“My father would eat an appetizer which was raw fish with lemon squeezed onto it. I think it is called LAKADA, made from mackerel. He would eat it with greek olives and bread.
I am a Sephardic Jew who grew up in Brooklyn and now live in Kansas City and would like to know how my mother prepared this dish for my dad.” – Joseph
The recipe name you’re trying to remember is lâkerda, the Turkish name for an appetizer of marinated raw tuna or of bonito, which is indeed a kind of mackerel (When made with bonito, it is called palamida, which is the Greek name for that fish). Both are oily, blue fishes. I’m not partial to mackerel, but I love raw tuna marinated in lime juice and this is essentially the same thing.
The technique is very straightforward; probably the most difficult part of making lakerda is cleaning and boning the fish. How you approach that will depend upon the kind of fish you’ve got, and what’s available at the fish market depends upon where you live. If you don’t know your way around fish, ask your local fishmonger for guidance, or to clean the fish for you. And if you can’t get fresh mackerel (you probably can’t), ask for a good substitute. Or use a mild, white flesh fish, which will be a different experience altogether.
When you’ve settled on your choice of fish, place the cleaned, fresh fillets in a glass or ceramic dish, cover liberally with lemon juice and leave to marinate overnight in the refrigerator. Bring the fish to room temperature, drain it and serve, with a splash of olive oil, if you like, to balance the acidity of the lemon juice. A spash of fresh-squeezed orange juice is also pretty sensational. Tradition calls for olives, too, just as you remember from your childhood (I’m guessing you mother served kalmatas). These will complement the snack with their saltiness (Is it mean of me to be posting this a few hours before Yom Kippur?).
Should you be wondering, the lemon cooks the fish, but if the prospect makes you squeamish, first freeze the raw fillets for a day or two, thaw them in the refrigerator and then marinate immediately while still cold. Any leftovers should be stored in the refrigerator and eaten within 2 days.
Thanks for your question, Joseph.
6 responses to “Sephardic sashimi, with a twist”
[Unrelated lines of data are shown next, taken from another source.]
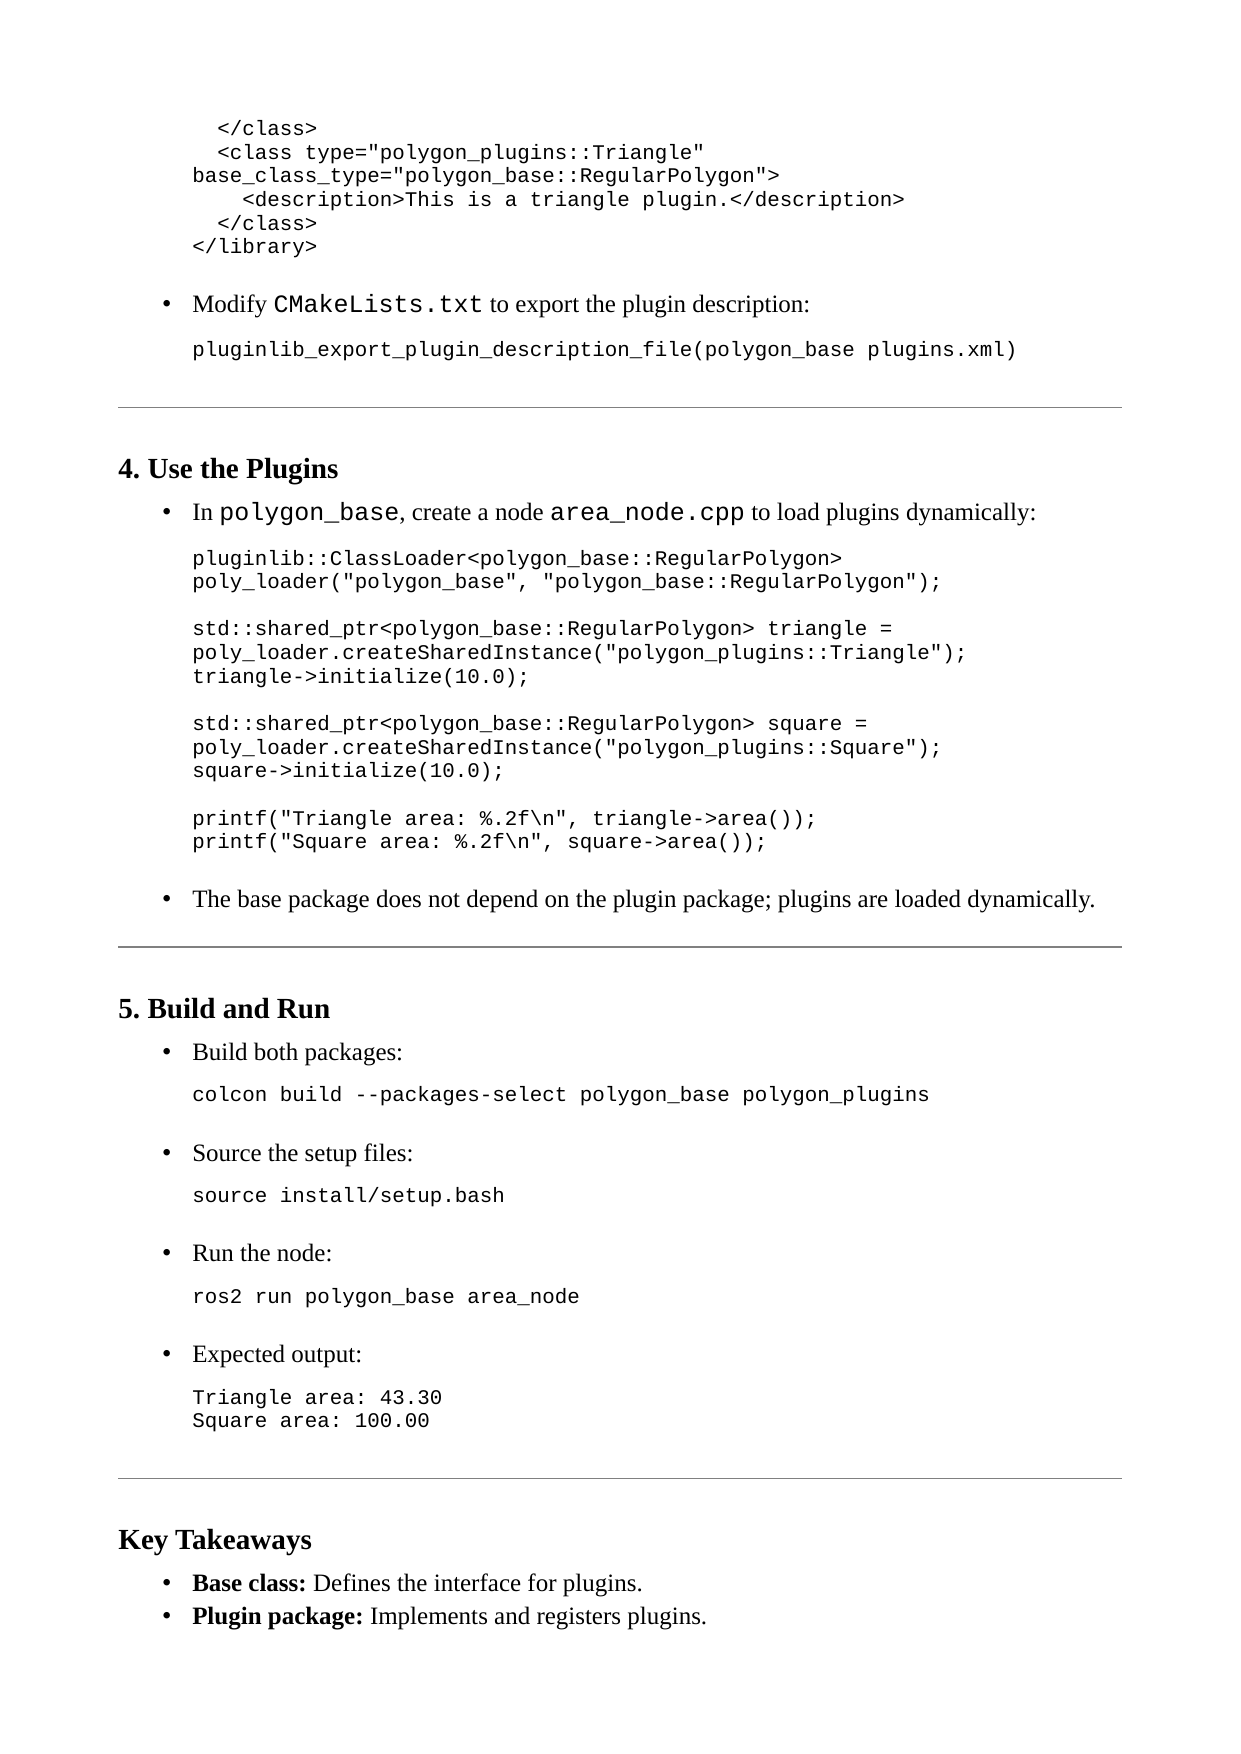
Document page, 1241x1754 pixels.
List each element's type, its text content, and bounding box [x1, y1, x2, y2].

subtitle 4. Use the Plugins [118, 451, 1122, 485]
list Expected output: [162, 1339, 1122, 1368]
list Modify CMakeLists.txt to export the plugin description: [162, 289, 1122, 320]
list source install/setup.bash [162, 1185, 1122, 1209]
list pluginlib_export_plugin_description_file(polygon_base plugins.xml) [162, 339, 1122, 363]
subtitle Key Takeaways [118, 1522, 1122, 1556]
list Triangle area: 43.30 [162, 1387, 1122, 1410]
list The base package does not depend on the plugin package; plugins are loaded dynamically. [162, 884, 1122, 913]
list square->initialize(10.0); [162, 760, 1122, 784]
list Source the setup files: [162, 1138, 1122, 1166]
list In polygon_base, create a node area_node.cpp to load plugins dynamically: [162, 497, 1122, 528]
list Square area: 100.00 [162, 1410, 1122, 1434]
subtitle 5. Build and Run [118, 991, 1122, 1024]
list Base class: Defines the interface for plugins. [162, 1568, 1122, 1597]
list </library> [162, 236, 1122, 260]
list ros2 run polygon_base area_node [162, 1286, 1122, 1309]
list printf("Square area: %.2f\n", square->area()); [162, 831, 1122, 855]
list printf("Triangle area: %.2f\n", triangle->area()); [162, 808, 1122, 831]
list </class> [162, 213, 1122, 236]
list std::shared_ptr<polygon_base::RegularPolygon> triangle = poly_loader.createSharedInstance("polygon_plugins::Triangle"); [162, 618, 1122, 666]
list Build both packages: [162, 1037, 1122, 1066]
list Run the node: [162, 1238, 1122, 1267]
list <description>This is a triangle plugin.</description> [162, 189, 1122, 213]
list triangle->initialize(10.0); [162, 666, 1122, 689]
list <class type="polygon_plugins::Triangle" base_class_type="polygon_base::RegularPolygon"> [162, 142, 1122, 189]
list Plugin package: Implements and registers plugins. [162, 1601, 1122, 1630]
list </class> [162, 118, 1122, 142]
list pluginlib::ClassLoader<polygon_base::RegularPolygon> poly_loader("polygon_base", "polygon_base::RegularPolygon"); [162, 547, 1122, 595]
list colcon build --packages-select polygon_base polygon_plugins [162, 1084, 1122, 1108]
list std::shared_ptr<polygon_base::RegularPolygon> square = poly_loader.createSharedInstance("polygon_plugins::Square"); [162, 713, 1122, 760]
My father who would occasionally fish for tuna off Montauk, Long Island loved to make tuna lakerda. I hadn’t thought about it again in many years, and I am going to make it, and have it in memory of my beloved mother and father. Victor Hazan
Oh, Victor, could you please post the recipe for me? Aside from covering the fish with lots of salt, and a plate with a rock on it, I just can’t remember how to make it. The lemon juice or vinegar and oil cane later.
Thanks so much!
I see a recipe for this by marinating the fish with lemon juice. My father always put the fish chunks into a pot, put LOTS of salt on it, placed a plate (or just a cover) into the pot, and a rock on top of that. It needed the weight. After about a week or so, he would check on it, to see if it was “cooked”. If it was ready, he would rinse the fish well, and add a little oil, and just a few drop of lemon juice, or vinegar, to taste. We would eat it with a crusty french bread, after he carefully sliced the fish chunks. It was DELICIOUS, and something we would all look forward to eating.
Kathy, the process you described, putting salted raw fish under haevy stones for a month of two has nothing to do with lakerda. The fish so trated were called by Salonician Jews “soymas” or “soymecos”. I remember from childhood that I did not like them because they had an intense smell of raw fish.
On the other hand, lakerda is very scarce these days. When a small quantity becomes available, its price skyrockets.
Fortunately, there exists a worthy and uexpensive substitute, the “palamida” described elswhere, which is a much smaller fish. You buy a whole palamida at Middle Eastern groceries. Lakerda and palamida are both available in normal and smoked versions. I prefer the smoked one.
I am also sephardit, from Istanbul, We made the lakerda from a fish called TORIK equivelant to king fish or bonito. The secret is to marinate the fish (21/2 ” thick) in a container for one week with
1 to 10 ratio salted water, then remove the chunks of fish and
store the fish covered with salt, non metal container until all juices is removed from the fish, by checking ones and a while, the bottom of the container. The fish must be refrigerated At that time the meat turn to a swordfish color, That means the fish is cooked, remove salt, by cleaning the fish chunks, add little olive oil and eat with lemon juice and red onions. The meat should taste not fishy, and it has a silky texture.